### Exercise description
What you return should match the data below exactly, with every entry reproduced.

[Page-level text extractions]

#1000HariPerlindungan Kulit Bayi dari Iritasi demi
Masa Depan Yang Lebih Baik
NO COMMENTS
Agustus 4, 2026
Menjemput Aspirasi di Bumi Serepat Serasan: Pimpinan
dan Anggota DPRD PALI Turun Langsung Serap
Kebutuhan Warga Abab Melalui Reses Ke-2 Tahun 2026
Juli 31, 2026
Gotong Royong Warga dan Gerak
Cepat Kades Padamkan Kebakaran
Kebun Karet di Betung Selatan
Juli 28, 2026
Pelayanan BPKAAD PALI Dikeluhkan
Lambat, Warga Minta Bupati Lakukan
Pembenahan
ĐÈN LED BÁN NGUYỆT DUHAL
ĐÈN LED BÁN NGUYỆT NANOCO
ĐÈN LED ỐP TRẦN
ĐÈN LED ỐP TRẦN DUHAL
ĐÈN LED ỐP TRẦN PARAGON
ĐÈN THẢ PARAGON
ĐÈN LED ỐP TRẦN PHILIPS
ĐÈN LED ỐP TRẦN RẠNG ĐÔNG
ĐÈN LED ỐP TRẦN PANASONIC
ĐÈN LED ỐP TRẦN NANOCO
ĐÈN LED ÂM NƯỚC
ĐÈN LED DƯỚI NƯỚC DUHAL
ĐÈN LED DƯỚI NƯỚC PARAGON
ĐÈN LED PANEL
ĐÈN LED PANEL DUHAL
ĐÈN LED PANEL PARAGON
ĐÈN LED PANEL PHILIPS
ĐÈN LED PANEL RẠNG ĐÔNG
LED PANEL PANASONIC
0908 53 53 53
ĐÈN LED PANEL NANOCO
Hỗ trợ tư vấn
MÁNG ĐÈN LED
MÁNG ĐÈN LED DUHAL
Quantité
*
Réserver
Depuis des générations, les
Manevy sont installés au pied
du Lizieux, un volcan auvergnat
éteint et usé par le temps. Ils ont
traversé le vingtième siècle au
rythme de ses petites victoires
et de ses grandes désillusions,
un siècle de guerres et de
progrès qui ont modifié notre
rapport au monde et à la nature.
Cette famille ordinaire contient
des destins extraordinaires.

### The completed task
#1000HariPerlindungan Kulit Bayi dari Iritasi demi
Masa Depan Yang Lebih Baik
NO COMMENTS
Agustus 4, 2026
Menjemput Aspirasi di Bumi Serepat Serasan: Pimpinan
dan Anggota DPRD PALI Turun Langsung Serap
Kebutuhan Warga Abab Melalui Reses Ke-2 Tahun 2026
Juli 31, 2026
Gotong Royong Warga dan Gerak
Cepat Kades Padamkan Kebakaran
Kebun Karet di Betung Selatan
Juli 28, 2026
Pelayanan BPKAAD PALI Dikeluhkan
Lambat, Warga Minta Bupati Lakukan
Pembenahan
ĐÈN LED BÁN NGUYỆT DUHAL
ĐÈN LED BÁN NGUYỆT NANOCO
ĐÈN LED ỐP TRẦN
ĐÈN LED ỐP TRẦN DUHAL
ĐÈN LED ỐP TRẦN PARAGON
ĐÈN THẢ PARAGON
ĐÈN LED ỐP TRẦN PHILIPS
ĐÈN LED ỐP TRẦN RẠNG ĐÔNG
ĐÈN LED ỐP TRẦN PANASONIC
ĐÈN LED ỐP TRẦN NANOCO
ĐÈN LED ÂM NƯỚC
ĐÈN LED DƯỚI NƯỚC DUHAL
ĐÈN LED DƯỚI NƯỚC PARAGON
ĐÈN LED PANEL
ĐÈN LED PANEL DUHAL
ĐÈN LED PANEL PARAGON
ĐÈN LED PANEL PHILIPS
ĐÈN LED PANEL RẠNG ĐÔNG
LED PANEL PANASONIC
0908 53 53 53
ĐÈN LED PANEL NANOCO
Hỗ trợ tư vấn
MÁNG ĐÈN LED
MÁNG ĐÈN LED DUHAL
Quantité
*
Réserver
Depuis des générations, les
Manevy sont installés au pied
du Lizieux, un volcan auvergnat
éteint et usé par le temps. Ils ont
traversé le vingtième siècle au
rythme de ses petites victoires
et de ses grandes désillusions,
un siècle de guerres et de
progrès qui ont modifié notre
rapport au monde et à la nature.
Cette famille ordinaire contient
des destins extraordinaires.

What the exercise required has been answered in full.